Roughly speaking, a DBMS wants the same kinds of features as the scientific codes noted above.  In summary, Map-Reduce is an internal interface in a parallel DBMS, and one that is not well suited to the needs of a DBMS.

Some of us wrote a paper in 2009 comparing parallel DBMS technology with Hadoop (4). In round numbers DBMSs are faster by 1-2 orders of magnitude.  This performance advantage comes from indexing the data, making sure that queries are always sent to the nodes where data resides and not the other way around, superior compression, and superior protocols between worker nodes.  As near as we can tell, the situation in 2012 is about the same as 2009; Hadoop is still 1-2 orders of magnitude off the mark.  Anecdotal evidence abounds.  For example one large web property has a 5 Pbyte Hadoop cluster deployed on 2700 nodes; a second has a 5 Pbyte instance supported by a commercial DBMS.  It uses 200 nodes, a factor of 13 less.
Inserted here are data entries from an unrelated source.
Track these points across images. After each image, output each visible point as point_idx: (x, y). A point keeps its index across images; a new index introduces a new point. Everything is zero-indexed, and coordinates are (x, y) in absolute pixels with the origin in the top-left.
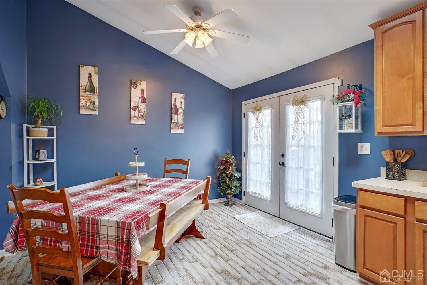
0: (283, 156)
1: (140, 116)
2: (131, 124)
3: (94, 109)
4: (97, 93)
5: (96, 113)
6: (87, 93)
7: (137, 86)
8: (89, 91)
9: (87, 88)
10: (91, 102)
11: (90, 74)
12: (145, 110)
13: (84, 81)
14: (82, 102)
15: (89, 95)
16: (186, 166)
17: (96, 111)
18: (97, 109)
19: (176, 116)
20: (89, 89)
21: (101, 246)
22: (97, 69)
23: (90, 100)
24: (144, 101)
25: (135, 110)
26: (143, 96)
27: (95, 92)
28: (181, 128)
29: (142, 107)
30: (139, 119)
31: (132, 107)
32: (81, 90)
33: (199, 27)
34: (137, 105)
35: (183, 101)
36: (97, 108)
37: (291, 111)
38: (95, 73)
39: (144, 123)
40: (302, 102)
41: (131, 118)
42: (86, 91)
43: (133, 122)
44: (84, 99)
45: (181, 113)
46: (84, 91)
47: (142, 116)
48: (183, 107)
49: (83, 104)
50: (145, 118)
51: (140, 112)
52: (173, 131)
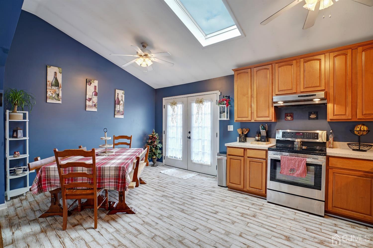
0: (190, 132)
1: (93, 105)
2: (87, 111)
3: (58, 99)
4: (61, 87)
5: (60, 102)
6: (53, 87)
7: (91, 83)
8: (54, 86)
9: (53, 83)
10: (56, 94)
11: (56, 73)
12: (97, 101)
13: (50, 78)
14: (49, 94)
15: (54, 89)
16: (130, 140)
17: (60, 100)
18: (61, 100)
19: (119, 106)
20: (55, 84)
21: (105, 181)
22: (60, 69)
23: (55, 92)
24: (96, 94)
25: (89, 101)
26: (95, 91)
27: (59, 87)
28: (122, 114)
29: (95, 99)
30: (93, 107)
31: (87, 98)
32: (48, 84)
33: (146, 55)
34: (91, 97)
35: (124, 96)
36: (61, 98)
37: (194, 106)
38: (59, 73)
39: (96, 110)
40: (201, 102)
41: (87, 106)
42: (52, 86)
43: (88, 109)
44: (50, 92)
45: (122, 104)
46: (51, 85)
47: (95, 105)
48: (124, 100)
49: (49, 95)
50: (97, 106)
51: (93, 102)
52: (116, 116)
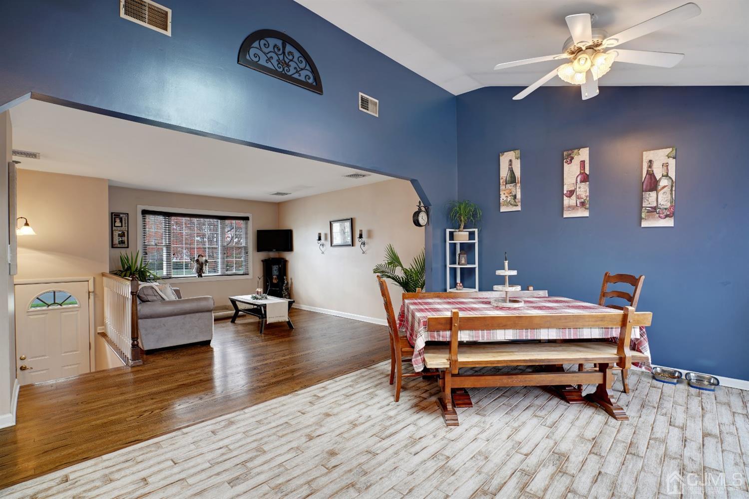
1: (578, 205)
2: (565, 218)
3: (515, 204)
4: (518, 183)
5: (519, 208)
6: (508, 185)
7: (572, 158)
8: (510, 182)
9: (508, 179)
10: (512, 196)
11: (511, 161)
12: (588, 194)
13: (504, 173)
14: (503, 197)
15: (510, 188)
17: (518, 205)
18: (519, 204)
19: (653, 194)
20: (510, 179)
22: (518, 152)
23: (511, 193)
24: (585, 178)
25: (570, 197)
26: (582, 171)
27: (516, 182)
28: (667, 216)
29: (582, 189)
30: (577, 209)
31: (565, 192)
32: (501, 183)
34: (573, 189)
35: (672, 163)
36: (519, 202)
38: (516, 158)
39: (586, 214)
41: (565, 209)
42: (506, 184)
43: (567, 215)
44: (504, 194)
45: (664, 187)
46: (505, 183)
47: (583, 204)
48: (672, 174)
49: (503, 199)
50: (588, 206)
51: (578, 197)
52: (644, 224)
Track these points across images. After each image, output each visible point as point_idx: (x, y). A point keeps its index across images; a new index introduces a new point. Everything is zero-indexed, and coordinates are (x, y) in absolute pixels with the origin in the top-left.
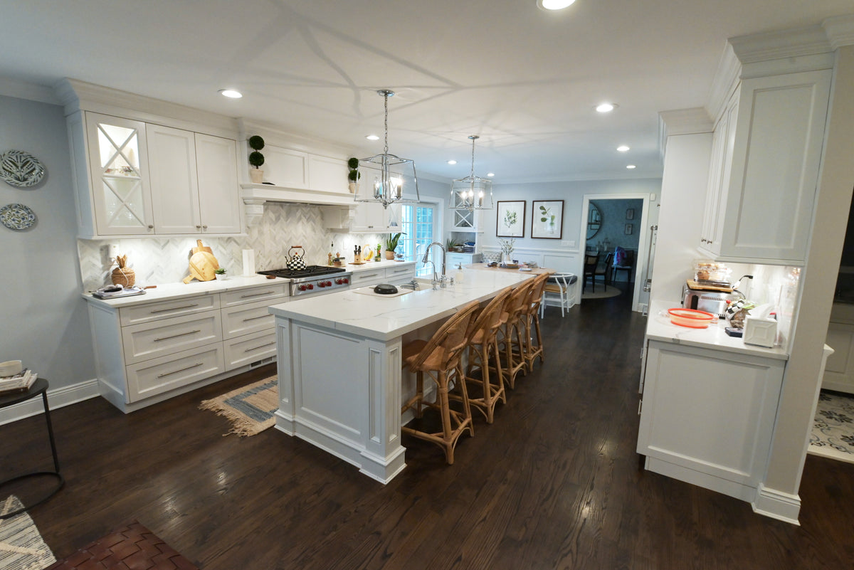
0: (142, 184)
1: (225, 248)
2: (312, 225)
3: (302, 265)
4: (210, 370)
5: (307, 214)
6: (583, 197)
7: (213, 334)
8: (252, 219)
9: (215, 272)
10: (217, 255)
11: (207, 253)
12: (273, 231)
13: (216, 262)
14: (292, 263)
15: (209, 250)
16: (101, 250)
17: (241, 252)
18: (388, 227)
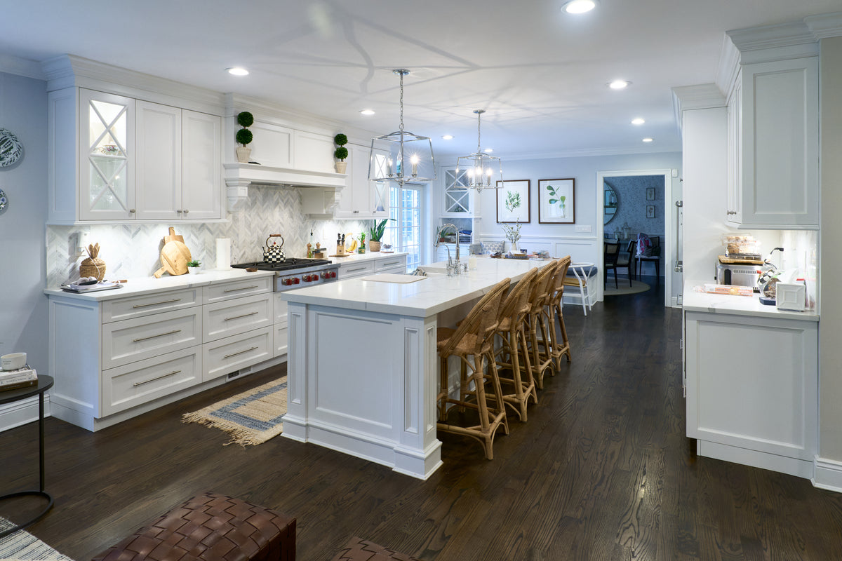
0: (127, 164)
1: (197, 237)
2: (289, 210)
3: (282, 256)
4: (187, 380)
5: (285, 198)
6: (596, 173)
7: (193, 336)
8: (235, 202)
9: (189, 265)
10: (188, 244)
11: (179, 243)
12: (248, 216)
13: (189, 252)
14: (271, 254)
15: (181, 239)
16: (70, 238)
17: (215, 242)
18: (375, 212)
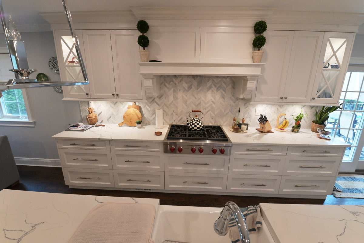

Therefore, we see the following trajectory in Hadoop data management

Step 1: Adopt Hadoop for pilot projects

Step 2: Scale Hadoop to production use

Step 3: Observe an unacceptable performance penalty

Step 4: Morph to a real parallel DBMS

Most Hadoop sites are somewhere between Steps 2 and 3, and “hitting the wall” is still in their future.  Either Hadoop will grow into a real parallel DBMS in the necessary time frame or users will move to other solutions, built with replacement parts inserted into Hadoop or with interfaces to Hadoop to ingest data, or in some other way.  Given the slow progress we have observed in the last three years, our money would be on the second outcome.

In summary, the Gartner Group has formulated the well-known “hype cycle” (5) to describe the evolution of a new technology from inception onward.   Current Hadoop is promised as the “best thing since sliced bread” by its advocates.  We hope that its shortcomings can be fixed in time for it to live up to its promise.



(2) Jeremy Kepner, et. al., “Dynamic Distributed Dimensional Data Model (D4M) Database and Computation System,” ICASSP, March 25-30, 2012


(4) Andy Pavlo, et. al., “A Comparison of Approaches to Large Scale Data Analysis,”   Proc. SIGMOD 2009,  Providence, RI, June 2009.